Selain hal pertama, kunci untuk mengelola layanan yang tepat adalah komunikasi yang bagus dari penyelenggara dengan pengguna mengenai kemampuan penyedia layanan. Operator perlu menjalankan dua nilai standar. Artinya, penampilan (konkret) dan konsistensi (konsistensi) standar layanan kepada pengguna untuk penerapan standar layanan informasi.
Pelayanan Publik Ideal Baru
Memang, pelayanan publik yang ideal bukanlah mitos yang susah dalam dirayakan jika komitmen pemerintah dipenuhi dengan memenuhi posisi masyarakat sebagai objek evaluasi.
Namun hal ini masih sedikit dilakukan oleh instansi pelaksana yang melayani masyarakat. Latar belakang paling umum yang diberikan adalah bahwa layanan perlu dilanjutkan, sehingga penanggulangan dan pembaruan memakan waktu dan hanya menyebabkan penundaan layanan.
Pada akhirnya, fenomena New Normal memunculkan kebutuhan terhadap pelayanan publik terbaru. Namun, masa transisi untuk sampai ke sana merupakan momen untuk mengubah layanan publik lama dan memutar kembali ke yang baru.
Jika dalam keadaan seperti ini, perubahan harus cepat sehingga hanya pelayanan publik yang berorientasi pada masalah yang dimungkinkan.

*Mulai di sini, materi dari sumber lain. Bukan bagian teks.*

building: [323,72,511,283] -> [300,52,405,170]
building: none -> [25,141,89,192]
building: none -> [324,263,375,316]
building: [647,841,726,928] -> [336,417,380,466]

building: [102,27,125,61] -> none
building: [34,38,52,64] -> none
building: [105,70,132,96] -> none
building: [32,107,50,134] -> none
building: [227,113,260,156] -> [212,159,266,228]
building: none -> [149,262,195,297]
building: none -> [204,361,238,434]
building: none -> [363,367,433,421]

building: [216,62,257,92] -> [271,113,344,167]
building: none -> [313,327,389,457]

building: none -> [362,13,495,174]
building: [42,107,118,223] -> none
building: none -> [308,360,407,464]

Sehingga tidak dapat ada alasan untuk perlunya perbaikan dan inovasi pelayanan publik dari waktu ke waktu. Sebaliknya, perjalanan ke normal baru mengharuskan Anda untuk bergerak melampaui langkah-langkah yang biasanya terjadi.

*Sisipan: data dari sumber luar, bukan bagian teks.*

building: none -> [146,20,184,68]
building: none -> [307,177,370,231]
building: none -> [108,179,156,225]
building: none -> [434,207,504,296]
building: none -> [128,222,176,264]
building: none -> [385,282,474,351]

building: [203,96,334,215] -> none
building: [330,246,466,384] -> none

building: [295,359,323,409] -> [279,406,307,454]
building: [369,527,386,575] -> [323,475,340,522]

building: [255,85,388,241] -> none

Proses penetapan standar pelayanan umum di masa lalu memakai dua pendekatan, baik berbasis aturan dan kebutuhan masyarakat. Bagi masyarakat yang berlanda kebutuhan masyarakat serta penyelenggara melibatkan pemangku kepentingan dan masyarakat luas dalam menetapkan standar pelayanan. Integrasi ini cuma dilakukan satu kali sebelum implementasi.
Situasinya berbeda ketika menerapkan basis masalah. Standar layanan dibuat sangat dinamis dan perlu terus disesuaikan dengan permasalahan yang muncul pada mengakses layanan. Pola berbasis masalah mengarah pada penemuan pola saat menjalankan proses pembangunan pola dengan menginventarisasi masalah dan memperbaikinya sesegera mungkin.